Two crazy kids from the midwest travel to Russia in the dark of winter, with a dream... to stand in Red Square in January...

Monday, January 28, 2008

MONDAY - The Kremlin

MONDAY - We have been very excited to tour the Kremlin and today was the day! Our guide, Igor, came at 10am and took us for our personal tour. He started with a nice overview of the metro (Jeri's been working on understanding the metro and the stops so that we can get around the city on our own) and got us to the Kremlin quickly. (It's worth noting, no picture here really expresses how huge the Kremlin is, but this might).


The Kremlin borders one side of Red Square and as you might imagine, is heavily guarded outside and inside. For a 30-something who remembers the cold war as a kid, approaching and being inside the Kremlin walls is something that I could not have imagined as a child, and for my part, remained a bit intimidating to approach.



"Kremlin" means "fortress" and indeed it is. Sixty foot walls, 20 feet thick surround the entire compound. It sits high above the Moscow river and overlooks the entire city. It's also one of the oldest structures there, enduring many attacks and invasions through the centuries. It's sort of a large triangle shaped fortification with a beautiful clock tower with bells on one end.



The Kremlin is where Vladimir Putin works and his administration. Once inside, there was one modern looking administration building (not pictured) and many beautiful older administration buildings, all in a warm gold color that was beautiful against the gently falling snow.



There were also several orthodox churches most designed by Italian architects brought in by the czars. Some churches were for men only, some for women only. One was used for coronations, another for baptisms of czars, and another for their burial.

In the one for burial, many past czars lie in sarcophagi around the worship chamber. In this particular church, there were three men from a choir who sang while we were there.

The acoustics of the room were striking as the men's voices would ring in the chamber like bells long after they finished a note. They would often use this ringing sound to sing harmony against before the 'ring' of it died out entirely. Their singing would add new tones to start ringing against it. It was beautiful, hypnotic, and seemed over too quickly.



Just outside this particular church was an enormous bell cast by one of the czars (sorry, can't remember which just now), but damn... the thing's huge. Look at Jeri next to it. It weighs 200 tons and was cast on site.



We also visited the original patriarch's residence (what the catholic world would think of as a pope) and saw vestments of patriarchs dating back several centuries. Many were amazingly ornate, covered in pearls and woven or embroidered with gold thread.

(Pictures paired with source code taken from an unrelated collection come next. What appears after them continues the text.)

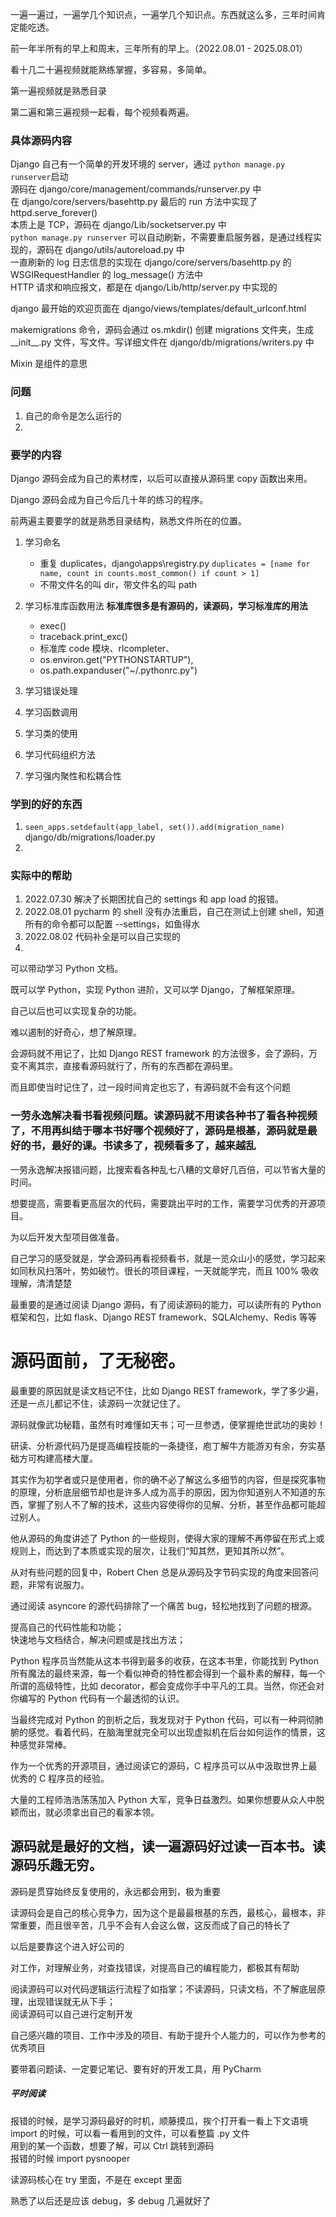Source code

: 
一遍一遍过，一遍学几个知识点，一遍学几个知识点。东西就这么多，三年时间肯定能吃透。    

前一年半所有的早上和周末，三年所有的早上。（2022.08.01 - 2025.08.01） 

看十几二十遍视频就能熟练掌握，多容易，多简单。   

第一遍视频就是熟悉目录    

第二遍和第三遍视频一起看，每个视频看两遍。    


### 具体源码内容

Django 自己有一个简单的开发环境的 server，通过 `python manage.py runserver`启动  
源码在 django/core/management/commands/runserver.py 中  
在 django/core/servers/basehttp.py 最后的 run 方法中实现了 httpd.serve_forever()  
本质上是 TCP，源码在 django/Lib/socketserver.py 中  
`python manage.py runserver` 可以自动刷新，不需要重启服务器，是通过线程实现的，源码在 django/utils/autoreload.py 中  
一直刷新的 log 日志信息的实现在 django/core/servers/basehttp.py 的 WSGIRequestHandler 的 log_message() 方法中   
HTTP 请求和响应报文，都是在 django/Lib/http/server.py 中实现的  

django 最开始的欢迎页面在 django/views/templates/default_urlconf.html  

makemigrations 命令，源码会通过 os.mkdir() 创建 migrations 文件夹，生成 \_\_init__.py 文件，写文件。写详细文件在 django/db/migrations/writers.py 中  


Mixin 是组件的意思  


### 问题  

1. 自己的命令是怎么运行的
2. 


### 要学的内容   

Django 源码会成为自己的素材库，以后可以直接从源码里 copy 函数出来用。     

Django 源码会成为自己今后几十年的练习的程序。   

前两遍主要要学的就是熟悉目录结构，熟悉文件所在的位置。   

1. 学习命名   
    * 重复 duplicates，django\apps\registry.py `duplicates = [name for name, count in counts.most_common() if count > 1]`   
    * 不带文件名的叫 dir，带文件名的叫 path    

2. 学习标准库函数用法 
**标准库很多是有源码的，读源码，学习标准库的用法**      
    * exec()
    * traceback.print_exc()    
    * 标准库 code 模块、rlcompleter、    
    * os.environ.get("PYTHONSTARTUP"),     
    * os.path.expanduser("~/.pythonrc.py")    

5. 学习错误处理  
6. 学习函数调用  
7. 学习类的使用   
8. 学习代码组织方法    
9. 学习强内聚性和松耦合性   



### 学到的好的东西   

1. `seen_apps.setdefault(app_label, set()).add(migration_name)`   django/db/migrations/loader.py    
2. 



### 实际中的帮助   

1. 2022.07.30 解决了长期困扰自己的 settings 和 app load 的报错。   
2. 2022.08.01 pycharm 的 shell 没有办法重启，自己在测试上创建 shell，知道所有的命令都可以配置 \-\-settings，如鱼得水   
3. 2022.08.02 代码补全是可以自己实现的
4. 


可以带动学习 Python 文档。    

既可以学 Python，实现 Python 进阶，又可以学 Django，了解框架原理。     

自己以后也可以实现复杂的功能。   

难以遏制的好奇心，想了解原理。   

会源码就不用记了，比如 Django REST framework 的方法很多，会了源码，万变不离其宗，直接看源码就行了，所有的东西都在源码里。    

而且即使当时记住了，过一段时间肯定也忘了，有源码就不会有这个问题   

### 一劳永逸解决看书看视频问题。读源码就不用读各种书了看各种视频了，不用再纠结于哪本书好哪个视频好了，源码是根基，源码就是最好的书，最好的课。书读多了，视频看多了，越来越乱  

一劳永逸解决报错问题，比搜索看各种乱七八糟的文章好几百倍，可以节省大量的时间。   

想要提高，需要看更高层次的代码，需要跳出平时的工作，需要学习优秀的开源项目。    

为以后开发大型项目做准备。    

自己学习的感受就是，学会源码再看视频看书，就是一览众山小的感觉，学习起来如同秋风扫落叶，势如破竹。很长的项目课程，一天就能学完，而且 100% 吸收理解，清清楚楚  

最重要的是通过阅读 Django 源码，有了阅读源码的能力，可以读所有的 Python 框架和包，比如 flask、Django REST framework、SQLAlchemy、Redis 等等  

# 源码面前，了无秘密。  

最重要的原因就是读文档记不住，比如 Django REST framework，学了多少遍，还是一点儿都记不住，读源码一次就记住了。  

源码就像武功秘籍，虽然有时难懂如天书；可一旦参透，便掌握绝世武功的奥妙！  

研读、分析源代码乃是提高编程技能的一条捷径，庖丁解牛方能游刃有余，夯实基础方可构建高楼大厦。  

其实作为初学者或只是使用者，你的确不必了解这么多细节的内容，但是探究事物的原理，分析底层细节却也是许多人成为高手的原因，因为你知道别人不知道的东西，掌握了别人不了解的技术，这些内容使得你的见解、分析，甚至作品都可能超过别人。  

他从源码的角度讲述了 Python 的一些规则，使得大家的理解不再停留在形式上或规则上，而达到了本质或实现的层次，让我们“知其然，更知其所以然”。  

从对有些问题的回复中，Robert Chen 总是从源码及字节码实现的角度来回答问题，非常有说服力。  

通过阅读 asyncore 的源代码排除了一个痛苦 bug，轻松地找到了问题的根源。  

提高自己的代码性能和功能；  
快速地与文档结合，解决问题或是找出方法；  

Python 程序员当然能从这本书得到最多的收获，在这本书里，你能找到 Python 所有魔法的最终来源，每一个看似神奇的特性都会得到一个最朴素的解释，每一个所谓的高级特性，比如 decorator，都会变成你手中平凡的工具。当然，你还会对你编写的 Python 代码有一个最透彻的认识。  

当最终完成对 Python 的剖析之后，我发现对于 Python 代码，可以有一种洞彻肺腑的感觉。看着代码，在脑海里就完全可以出现虚拟机在后台如何运作的情景，这种感觉非常棒。  

作为一个优秀的开源项目，通过阅读它的源码，C 程序员可以从中汲取世界上最优秀的 C 程序员的经验。  

大量的工程师浩浩荡荡加入 Python 大军，竞争日益激烈。如果你想要从众人中脱颖而出，就必须拿出自己的看家本领。  

## 源码就是最好的文档，读一遍源码好过读一百本书。读源码乐趣无穷。

源码是贯穿始终反复使用的，永远都会用到，极为重要  

读源码会是自己的核心竞争力，因为这个是最最根基的东西，最核心，最根本，非常重要，而且很辛苦，几乎不会有人会这么做，这反而成了自己的特长了  

以后是要靠这个进入好公司的  

对工作，对理解业务，对查找错误，对提高自己的编程能力，都极其有帮助  

阅读源码可以对代码逻辑运行流程了如指掌；不读源码，只读文档，不了解底层原理，出现错误就无从下手；  
阅读源码可以自己进行定制开发  

自己感兴趣的项目、工作中涉及的项目、有助于提升个人能力的，可以作为参考的优秀项目  

要带着问题读、一定要记笔记、要有好的开发工具，用 PyCharm  



##### 平时阅读  

报错的时候，是学习源码最好的时机，顺藤摸瓜，挨个打开看一看上下文语境  
import 的时候，可以看一看用到的文件，可以看整篇 .py 文件  
用到的某一个函数，想要了解，可以 Ctrl 跳转到源码  
报错的时候 import pysnooper  

读源码核心在 try 里面，不是在 except 里面  

熟悉了以后还是应该 debug，多 debug 几遍就好了  



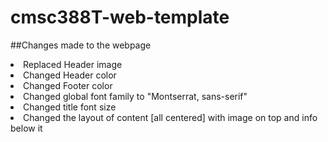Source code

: # cmsc388T-web-template

##Changes made to the webpage
<li>Replaced Header image</li>
<li>Changed Header color</li>
<li>Changed Footer color</li>
<li>Changed global font family to  "Montserrat, sans-serif"</li>
<li>Changed title font size</li>
<li>Changed the layout of content [all centered] with image on top and info below it</li>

We then toured the Armory, which sounds like a drab museum filled with guns and weapons. To our delight, it was filled with the treasures of state including a huge collection of the czars carriages, multiple heavy gospels (books) clad in gold and crusted with huge diamonds or emeralds as big as 50 cent pieces, coronation gowns of the czarinas in imaculate condition, the clothes of Peter the Great, diamond crusted swords, ornate guns, huge collections of massive gold and silver amusements or ornaments given to Russia from many countries, fraberge eggs gifted to the czarina, diamond encrusted thrones, and the crown jewels of Russia themselves...


Perhaps the most amazing item was a gift to the czarina of Alexander the Second: a silver dandelion, with delicate, tiny silver rods for the stem of each seed pod shaft, not much thicker than a hair. This shaft was tipped with the actual tuft of a dandelion seed around the end, and in the middle of the tuft was a single, tiny, cut diamond. All was exactly to the scale of a real dandelion in full, white bloom. As you slowly walked past or even turned your head, the sparkle of the tiny diamonds gave the impression of drops of dew glinting in the sunlight. It was something I couldn't have imagined was possible to create. Like the rest, it was incredible.

The enormity of treasure in this building was staggering.


Afterwards, we visited the eternal flame, dedicated to those who fought in the Great Patriotic War (World War II to us). Our tour guide had finished his day with us at this point and we were for the first time, free to roam unattended in Moscow. It was very fun and exciting to be managing in this enormous foreign city on our own.



We found our way through ordering a late lunch at a nearby shopping mall food court and did some shopping (yup, with non-english speakers), then took some good daytime pictures in Red Square and stopped into the GUM (pronounced 'goom') to see how the very wealthy in Moscow shopped. But that's another story.